**ASSIGNMENT**
All that is wanted is a word-for-word retyping of the lines from the one containing "Estimate the depth of the overhead wire." through the end of the material below.

--

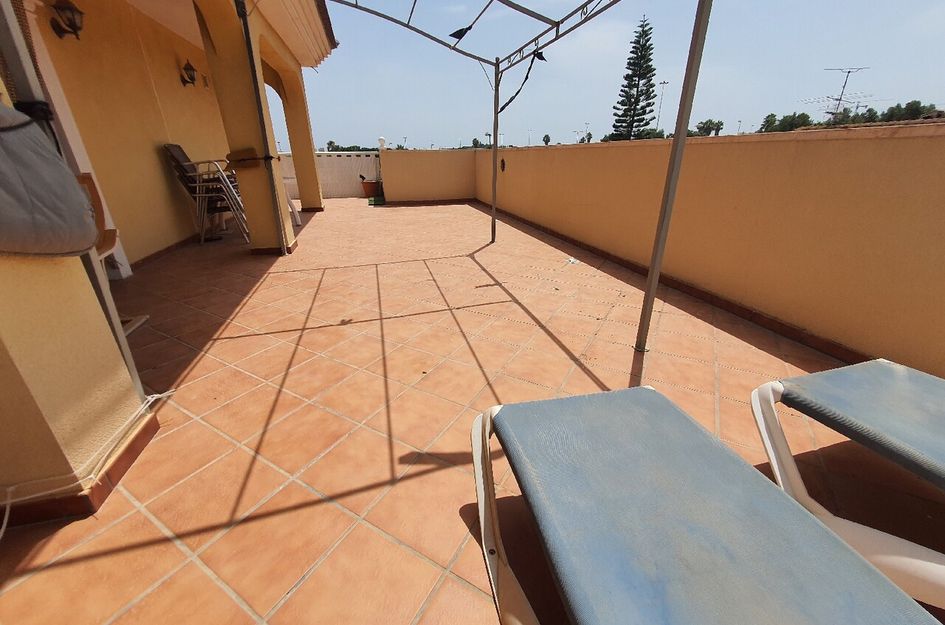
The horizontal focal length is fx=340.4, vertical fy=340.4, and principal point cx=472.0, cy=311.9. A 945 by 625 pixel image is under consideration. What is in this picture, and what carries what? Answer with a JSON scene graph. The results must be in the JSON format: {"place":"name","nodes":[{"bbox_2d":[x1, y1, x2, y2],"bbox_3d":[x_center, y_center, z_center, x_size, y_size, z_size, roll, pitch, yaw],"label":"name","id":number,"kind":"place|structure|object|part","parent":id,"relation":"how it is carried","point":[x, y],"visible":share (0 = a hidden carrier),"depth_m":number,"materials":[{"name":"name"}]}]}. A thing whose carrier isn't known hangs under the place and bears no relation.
{"place":"outdoors","nodes":[
{"label":"outdoors","id":0,"kind":"place"},
{"bbox_2d":[0,251,152,527],"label":"pillar","id":1,"kind":"structure","parent":0,"point":[39,412],"depth_m":1.05,"materials":[{"name":"beige paint"}]},
{"bbox_2d":[0,101,98,257],"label":"cushion","id":2,"kind":"object","parent":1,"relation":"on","point":[13,113],"visible":0.99,"depth_m":0.91,"materials":[{"name":"grey fabric"}]},
{"bbox_2d":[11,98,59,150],"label":"strap","id":3,"kind":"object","parent":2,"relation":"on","point":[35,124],"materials":[{"name":"black fabric"}]},
{"bbox_2d":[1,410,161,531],"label":"baseboard","id":4,"kind":"structure","parent":1,"relation":"attached to","point":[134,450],"materials":[{"name":"brown tile"}]},
{"bbox_2d":[24,0,230,271],"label":"yellow wall","id":5,"kind":"structure","parent":0,"point":[171,201],"depth_m":3.51,"materials":[{"name":"paint"}]},
{"bbox_2d":[49,0,83,40],"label":"wall lamp","id":6,"kind":"object","parent":5,"relation":"attached to","point":[73,28],"visible":0.97,"depth_m":2.63,"materials":[{"name":"black metal"}]},
{"bbox_2d":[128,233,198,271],"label":"baseboard","id":7,"kind":"structure","parent":5,"relation":"attached to","point":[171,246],"materials":[{"name":"brown tile"}]},
{"bbox_2d":[179,60,197,87],"bbox_3d":[-3.774,-3.159,4.530,0.201,0.317,0.201,-5,25,-11],"label":"wall lamp","id":8,"kind":"object","parent":5,"relation":"attached to","point":[185,68],"visible":0.98,"depth_m":4.50,"materials":[{"name":"black metal"}]},
{"bbox_2d":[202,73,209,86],"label":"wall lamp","id":9,"kind":"object","parent":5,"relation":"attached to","point":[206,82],"visible":0.92,"depth_m":4.93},
{"bbox_2d":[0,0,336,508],"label":"house","id":10,"kind":"structure","parent":0,"point":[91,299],"depth_m":2.82,"materials":[{"name":"paint"}]},
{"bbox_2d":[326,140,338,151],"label":"tree","id":11,"kind":"object","parent":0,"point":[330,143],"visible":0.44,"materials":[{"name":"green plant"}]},
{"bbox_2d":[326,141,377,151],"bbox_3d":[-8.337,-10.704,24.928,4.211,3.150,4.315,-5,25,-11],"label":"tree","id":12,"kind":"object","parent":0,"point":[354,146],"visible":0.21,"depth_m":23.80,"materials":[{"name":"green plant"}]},
{"bbox_2d":[379,147,476,202],"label":"back wall","id":13,"kind":"structure","parent":0,"point":[392,172],"depth_m":9.07,"materials":[{"name":"beige paint"}]},
{"bbox_2d":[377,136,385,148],"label":"white finial","id":14,"kind":"object","parent":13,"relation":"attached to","point":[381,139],"visible":0.87,"depth_m":9.20,"materials":[{"name":"white"}]},
{"bbox_2d":[0,199,942,624],"label":"tiled terrace floor","id":15,"kind":"structure","parent":0,"point":[202,365],"materials":[{"name":"tile"}]},
{"bbox_2d":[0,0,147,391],"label":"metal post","id":16,"kind":"object","parent":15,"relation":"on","point":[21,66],"visible":0.51,"depth_m":1.08,"materials":[{"name":"metal"}]},
{"bbox_2d":[1,390,173,531],"bbox_3d":[-1.406,0.523,1.159,0.360,0.151,0.601,-5,25,-11],"label":"white cable","id":17,"kind":"object","parent":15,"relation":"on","point":[156,396],"visible":0.94,"depth_m":1.17,"materials":[{"name":"white plastic"}]},
{"bbox_2d":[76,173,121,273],"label":"wooden chair","id":18,"kind":"object","parent":15,"relation":"on","point":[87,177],"visible":0.27,"depth_m":2.35,"materials":[{"name":"brown wood"}]},
{"bbox_2d":[163,144,249,243],"bbox_3d":[-3.435,-1.557,4.480,0.711,1.232,0.675,-5,25,-11],"label":"stacked chairs","id":19,"kind":"object","parent":15,"relation":"on","point":[174,153],"visible":0.85,"depth_m":4.38,"materials":[{"name":"silver metal"}]},
{"bbox_2d":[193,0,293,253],"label":"pillar","id":20,"kind":"structure","parent":15,"relation":"on","point":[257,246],"depth_m":3.75,"materials":[{"name":"paint"}]},
{"bbox_2d":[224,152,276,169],"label":"strap","id":21,"kind":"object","parent":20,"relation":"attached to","point":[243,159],"visible":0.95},
{"bbox_2d":[281,177,301,226],"bbox_3d":[-3.325,-1.949,5.760,0.644,0.929,0.660,-5,25,-11],"label":"plastic chair","id":22,"kind":"object","parent":15,"relation":"on","point":[289,201],"visible":0.24,"depth_m":5.80,"materials":[{"name":"white plastic"}]},
{"bbox_2d":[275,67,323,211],"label":"pillar","id":23,"kind":"structure","parent":15,"relation":"on","point":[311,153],"depth_m":7.03,"materials":[{"name":"yellow paint"}]},
{"bbox_2d":[275,151,378,198],"bbox_3d":[-4.473,-3.867,9.561,4.372,1.296,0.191,-5,25,-11],"label":"white fence","id":24,"kind":"object","parent":15,"relation":"on","point":[330,194],"visible":0.45,"depth_m":9.59,"materials":[{"name":"white"}]},
{"bbox_2d":[360,178,381,198],"bbox_3d":[-2.828,-3.526,9.706,0.596,0.499,0.574,-5,25,-11],"label":"flower pot","id":25,"kind":"object","parent":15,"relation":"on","point":[368,188],"visible":0.77,"depth_m":9.52,"materials":[{"name":"orange ceramic"}]},
{"bbox_2d":[367,195,385,205],"bbox_3d":[-2.350,-2.752,8.440,0.418,0.160,0.415,-5,25,-11],"label":"green container","id":26,"kind":"object","parent":15,"relation":"on","point":[380,199],"visible":0.91,"depth_m":8.32,"materials":[{"name":"green"}]},
{"bbox_2d":[324,0,711,354],"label":"pergola","id":27,"kind":"object","parent":15,"relation":"on","point":[650,299],"visible":0.97,"depth_m":2.19,"materials":[{"name":"metal"}]},
{"bbox_2d":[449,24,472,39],"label":"cloth scrap","id":28,"kind":"object","parent":27,"relation":"hanging from","point":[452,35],"visible":0.9,"depth_m":2.96,"materials":[{"name":"black fabric"}]},
{"bbox_2d":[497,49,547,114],"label":"strap","id":29,"kind":"object","parent":27,"relation":"hanging from","point":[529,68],"visible":0.92,"depth_m":3.34,"materials":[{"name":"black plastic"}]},
{"bbox_2d":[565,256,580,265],"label":"litter","id":30,"kind":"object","parent":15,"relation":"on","point":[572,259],"visible":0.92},
{"bbox_2d":[470,381,941,624],"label":"sun lounger","id":31,"kind":"object","parent":15,"relation":"on","point":[855,560],"visible":0.99,"depth_m":0.71,"materials":[{"name":"blue fabric"}]},
{"bbox_2d":[751,358,944,608],"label":"sun lounger","id":32,"kind":"object","parent":15,"relation":"on","point":[883,367],"visible":0.98,"depth_m":1.00,"materials":[{"name":"blue fabric"}]},
{"bbox_2d":[470,137,491,148],"bbox_3d":[0.908,-11.573,26.292,2.601,3.541,2.713,12,27,25],"label":"tree","id":33,"kind":"object","parent":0,"point":[474,139],"visible":0.31,"depth_m":25.46,"materials":[{"name":"green plant"}]},
{"bbox_2d":[542,133,550,145],"bbox_3d":[4.843,-10.365,22.458,0.866,2.479,0.922,10,26,22],"label":"tree","id":34,"kind":"object","parent":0,"point":[548,139],"visible":0.74,"depth_m":21.96,"materials":[{"name":"green plant"}]},
{"bbox_2d":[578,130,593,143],"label":"tree","id":35,"kind":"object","parent":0,"point":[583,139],"visible":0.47,"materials":[{"name":"green plant"}]},
{"bbox_2d":[291,0,944,150],"label":"sky","id":36,"kind":"structure","parent":0,"point":[542,13],"materials":[{"name":"blue"}]},
{"bbox_2d":[611,15,658,142],"bbox_3d":[12.472,-15.746,26.378,3.713,12.597,3.697,-5,25,-11],"label":"pine tree","id":37,"kind":"object","parent":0,"point":[638,79],"visible":0.81,"depth_m":25.28,"materials":[{"name":"plant"}]},
{"bbox_2d":[655,81,668,131],"bbox_3d":[15.440,-15.269,28.579,0.697,6.922,0.383,-5,25,-11],"label":"street lamp","id":38,"kind":"object","parent":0,"point":[664,82],"visible":0.59,"depth_m":27.77,"materials":[{"name":"metal"}]},
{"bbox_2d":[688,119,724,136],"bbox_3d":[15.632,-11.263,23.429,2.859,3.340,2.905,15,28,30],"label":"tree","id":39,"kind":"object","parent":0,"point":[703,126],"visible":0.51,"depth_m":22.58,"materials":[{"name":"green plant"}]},
{"bbox_2d":[478,127,944,379],"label":"parapet wall","id":40,"kind":"structure","parent":0,"point":[897,143],"depth_m":2.18,"materials":[{"name":"paint"}]},
{"bbox_2d":[499,156,505,171],"bbox_3d":[0.566,-2.774,6.413,0.092,0.279,0.206,-5,25,-11],"label":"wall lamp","id":41,"kind":"object","parent":40,"relation":"attached to","point":[503,166],"visible":0.91,"depth_m":6.37,"materials":[{"name":"black"}]},
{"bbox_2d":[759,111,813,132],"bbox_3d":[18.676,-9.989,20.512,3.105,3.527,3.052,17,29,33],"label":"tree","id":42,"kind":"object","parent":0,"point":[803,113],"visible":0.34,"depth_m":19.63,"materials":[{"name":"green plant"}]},
{"bbox_2d":[823,65,871,120],"bbox_3d":[13.647,-7.468,12.779,1.252,2.995,1.118,-5,25,-11],"label":"antenna","id":43,"kind":"object","parent":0,"point":[842,92],"visible":0.73,"depth_m":12.49,"materials":[{"name":"metal"}]},
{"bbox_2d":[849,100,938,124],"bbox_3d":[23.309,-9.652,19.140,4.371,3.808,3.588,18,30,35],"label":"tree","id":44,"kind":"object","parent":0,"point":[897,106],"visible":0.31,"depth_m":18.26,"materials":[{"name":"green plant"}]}
]}

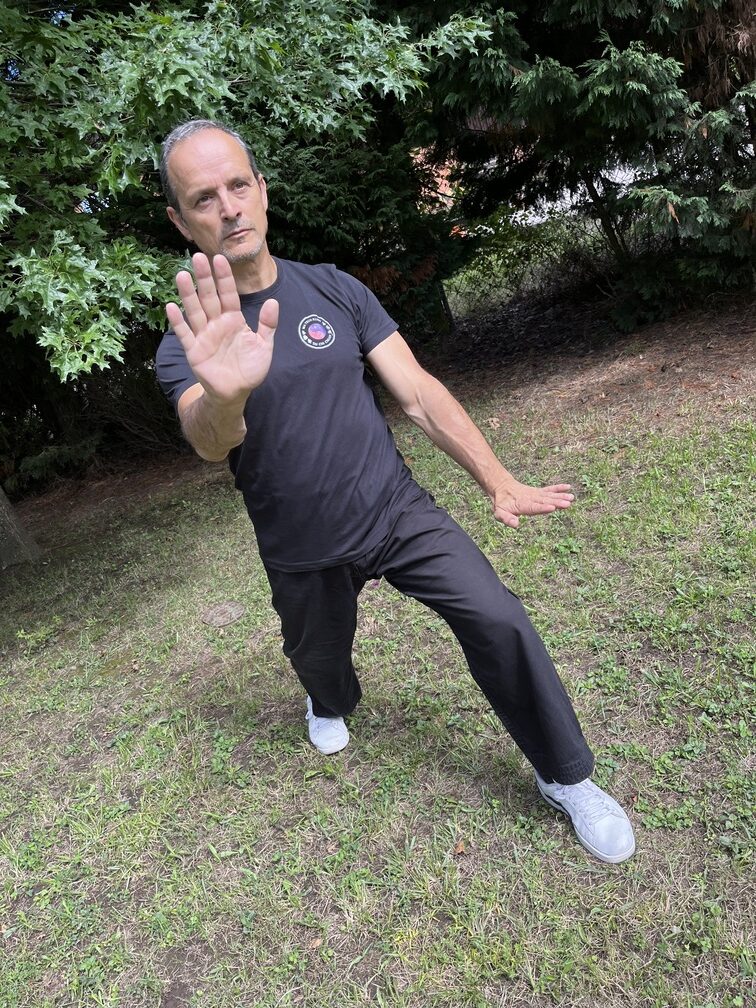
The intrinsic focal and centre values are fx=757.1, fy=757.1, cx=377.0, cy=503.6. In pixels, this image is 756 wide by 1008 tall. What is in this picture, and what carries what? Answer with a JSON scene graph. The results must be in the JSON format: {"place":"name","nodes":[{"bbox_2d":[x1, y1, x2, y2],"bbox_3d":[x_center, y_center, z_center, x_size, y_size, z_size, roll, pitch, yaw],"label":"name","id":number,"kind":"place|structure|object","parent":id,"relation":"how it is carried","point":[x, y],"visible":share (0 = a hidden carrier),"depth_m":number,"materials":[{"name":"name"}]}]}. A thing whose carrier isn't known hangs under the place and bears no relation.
{"place":"outdoors","nodes":[
{"label":"outdoors","id":0,"kind":"place"},
{"bbox_2d":[0,297,755,1007],"label":"lawn","id":1,"kind":"structure","parent":0,"point":[306,752],"materials":[{"name":"green plant"}]},
{"bbox_2d":[0,484,40,568],"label":"tree trunk","id":2,"kind":"object","parent":1,"relation":"on","point":[1,517],"visible":0.96,"materials":[{"name":"grey plant"}]},
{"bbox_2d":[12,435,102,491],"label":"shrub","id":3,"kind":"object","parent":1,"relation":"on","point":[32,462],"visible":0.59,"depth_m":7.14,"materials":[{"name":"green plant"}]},
{"bbox_2d":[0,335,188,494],"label":"shrub","id":4,"kind":"object","parent":1,"relation":"on","point":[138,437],"visible":0.47,"depth_m":7.48,"materials":[{"name":"plant"}]},
{"bbox_2d":[201,601,244,627],"bbox_3d":[-0.677,0.478,3.318,0.209,0.039,0.230,-9,20,1],"label":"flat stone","id":5,"kind":"object","parent":1,"relation":"in","point":[233,615],"visible":0.98,"depth_m":3.29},
{"bbox_2d":[0,1,491,551],"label":"maple tree","id":6,"kind":"object","parent":1,"relation":"on","point":[192,70],"visible":0.97,"depth_m":3.28,"materials":[{"name":"green plant"}]},
{"bbox_2d":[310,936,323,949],"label":"fallen leaf","id":7,"kind":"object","parent":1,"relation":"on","point":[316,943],"visible":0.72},
{"bbox_2d":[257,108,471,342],"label":"shrub","id":8,"kind":"object","parent":1,"relation":"on","point":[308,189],"visible":0.36,"depth_m":6.87,"materials":[{"name":"green plant"}]},
{"bbox_2d":[146,121,632,859],"bbox_3d":[-0.008,-0.072,1.983,0.732,1.761,1.172,-9,20,1],"label":"man","id":9,"kind":"object","parent":1,"relation":"on","point":[277,308],"visible":0.98,"depth_m":1.85},
{"bbox_2d":[453,840,466,854],"bbox_3d":[0.200,0.835,1.852,0.035,0.018,0.043,-2,21,19],"label":"fallen leaf","id":10,"kind":"object","parent":1,"relation":"on","point":[460,848],"visible":0.85,"depth_m":1.84,"materials":[{"name":"brown"}]},
{"bbox_2d":[446,204,614,321],"bbox_3d":[1.874,-2.883,9.071,2.833,1.297,1.752,-9,20,1],"label":"shrub","id":11,"kind":"object","parent":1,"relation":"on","point":[497,240],"visible":0.59,"depth_m":8.93,"materials":[{"name":"green plant"}]},
{"bbox_2d":[408,0,755,328],"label":"conifer tree","id":12,"kind":"object","parent":1,"relation":"on","point":[607,70],"visible":0.85,"depth_m":5.87,"materials":[{"name":"plant"}]},
{"bbox_2d":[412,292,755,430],"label":"mulch bed","id":13,"kind":"object","parent":1,"relation":"on","point":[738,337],"visible":0.55,"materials":[{"name":"brown"}]},
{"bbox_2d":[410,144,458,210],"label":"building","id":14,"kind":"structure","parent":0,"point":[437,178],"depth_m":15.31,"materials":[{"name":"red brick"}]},
{"bbox_2d":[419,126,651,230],"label":"building","id":15,"kind":"structure","parent":0,"point":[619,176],"depth_m":12.86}
]}

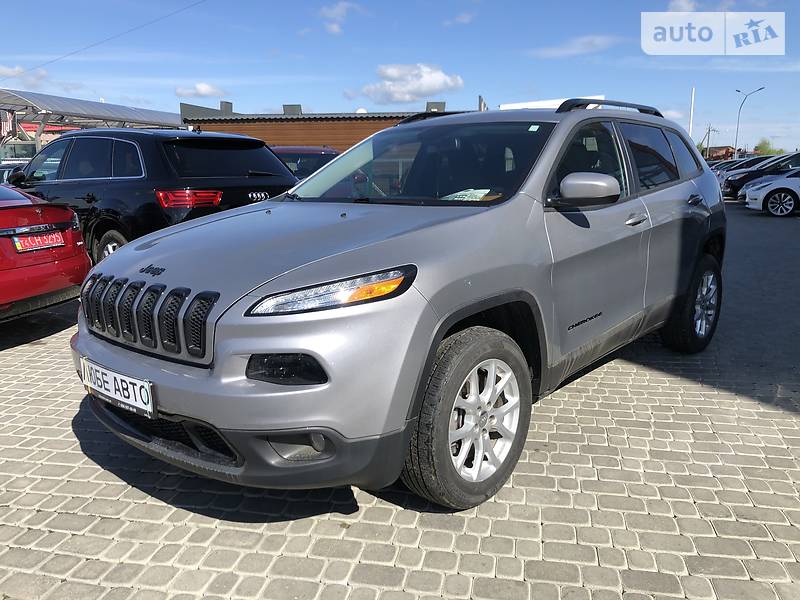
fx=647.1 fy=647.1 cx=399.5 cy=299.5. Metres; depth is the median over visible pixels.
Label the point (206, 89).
cloud
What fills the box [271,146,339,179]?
red car
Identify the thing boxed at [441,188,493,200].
paper
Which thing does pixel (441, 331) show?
gray suv
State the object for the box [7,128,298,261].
black suv
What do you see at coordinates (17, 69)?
cloud
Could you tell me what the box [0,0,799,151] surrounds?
sky
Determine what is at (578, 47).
cloud
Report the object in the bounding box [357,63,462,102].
cloud
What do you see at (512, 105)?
white building
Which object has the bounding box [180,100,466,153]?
building
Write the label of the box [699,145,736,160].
distant building
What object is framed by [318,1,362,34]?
cloud
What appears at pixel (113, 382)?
license plate
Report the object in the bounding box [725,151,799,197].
black car
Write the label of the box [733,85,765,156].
street lamp
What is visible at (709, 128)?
utility pole
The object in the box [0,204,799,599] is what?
brick pavement
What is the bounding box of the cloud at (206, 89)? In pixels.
[174,82,226,97]
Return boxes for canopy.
[0,89,188,146]
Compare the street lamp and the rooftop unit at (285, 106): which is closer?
the rooftop unit at (285, 106)
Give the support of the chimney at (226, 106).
on the building at (318, 135)
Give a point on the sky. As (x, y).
(308, 98)
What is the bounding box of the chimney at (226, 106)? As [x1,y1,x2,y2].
[220,101,233,113]
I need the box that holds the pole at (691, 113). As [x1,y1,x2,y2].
[688,86,694,138]
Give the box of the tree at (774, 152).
[755,138,783,155]
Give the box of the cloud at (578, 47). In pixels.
[530,34,624,57]
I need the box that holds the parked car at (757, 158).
[716,155,772,186]
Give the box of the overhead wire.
[0,0,205,77]
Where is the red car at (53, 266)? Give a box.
[0,183,88,319]
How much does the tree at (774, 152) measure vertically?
3.918 m
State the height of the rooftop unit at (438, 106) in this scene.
0.867 m
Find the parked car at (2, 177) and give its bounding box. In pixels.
[0,163,23,183]
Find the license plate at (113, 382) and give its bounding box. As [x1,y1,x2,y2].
[80,357,154,417]
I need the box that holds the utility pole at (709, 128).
[702,124,715,157]
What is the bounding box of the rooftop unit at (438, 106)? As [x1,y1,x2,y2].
[425,101,445,111]
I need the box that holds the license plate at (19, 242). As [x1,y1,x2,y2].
[12,230,63,252]
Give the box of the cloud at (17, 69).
[0,65,47,85]
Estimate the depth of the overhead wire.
27.84 m
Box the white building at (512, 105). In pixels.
[498,95,603,109]
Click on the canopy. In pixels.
(121, 118)
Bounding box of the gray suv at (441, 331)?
[67,101,725,510]
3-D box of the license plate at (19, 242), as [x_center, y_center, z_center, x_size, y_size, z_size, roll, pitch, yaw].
[-2.828,-0.454,5.078,0.102,0.141,0.385,6,14,27]
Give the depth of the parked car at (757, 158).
28.40 m
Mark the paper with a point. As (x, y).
(477, 190)
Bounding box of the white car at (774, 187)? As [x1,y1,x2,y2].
[743,167,799,216]
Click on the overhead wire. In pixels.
(52, 61)
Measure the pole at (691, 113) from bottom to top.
6.423 m
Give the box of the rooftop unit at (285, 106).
[283,104,301,114]
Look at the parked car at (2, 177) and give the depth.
12.49 m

--

**ANSWER**
Estimate the depth of the overhead wire.
27.84 m
Box the white building at (512, 105). In pixels.
[498,95,603,109]
Click on the canopy. In pixels.
(121, 118)
Bounding box of the gray suv at (441, 331)?
[67,101,725,510]
3-D box of the license plate at (19, 242), as [x_center, y_center, z_center, x_size, y_size, z_size, roll, pitch, yaw].
[-2.828,-0.454,5.078,0.102,0.141,0.385,6,14,27]
Give the depth of the parked car at (757, 158).
28.40 m
Mark the paper with a point. As (x, y).
(477, 190)
Bounding box of the white car at (774, 187)? As [x1,y1,x2,y2].
[743,167,799,216]
Click on the overhead wire. In pixels.
(52, 61)
Measure the pole at (691, 113) from bottom to top.
6.423 m
Give the box of the rooftop unit at (285, 106).
[283,104,301,114]
Look at the parked car at (2, 177) and give the depth.
12.49 m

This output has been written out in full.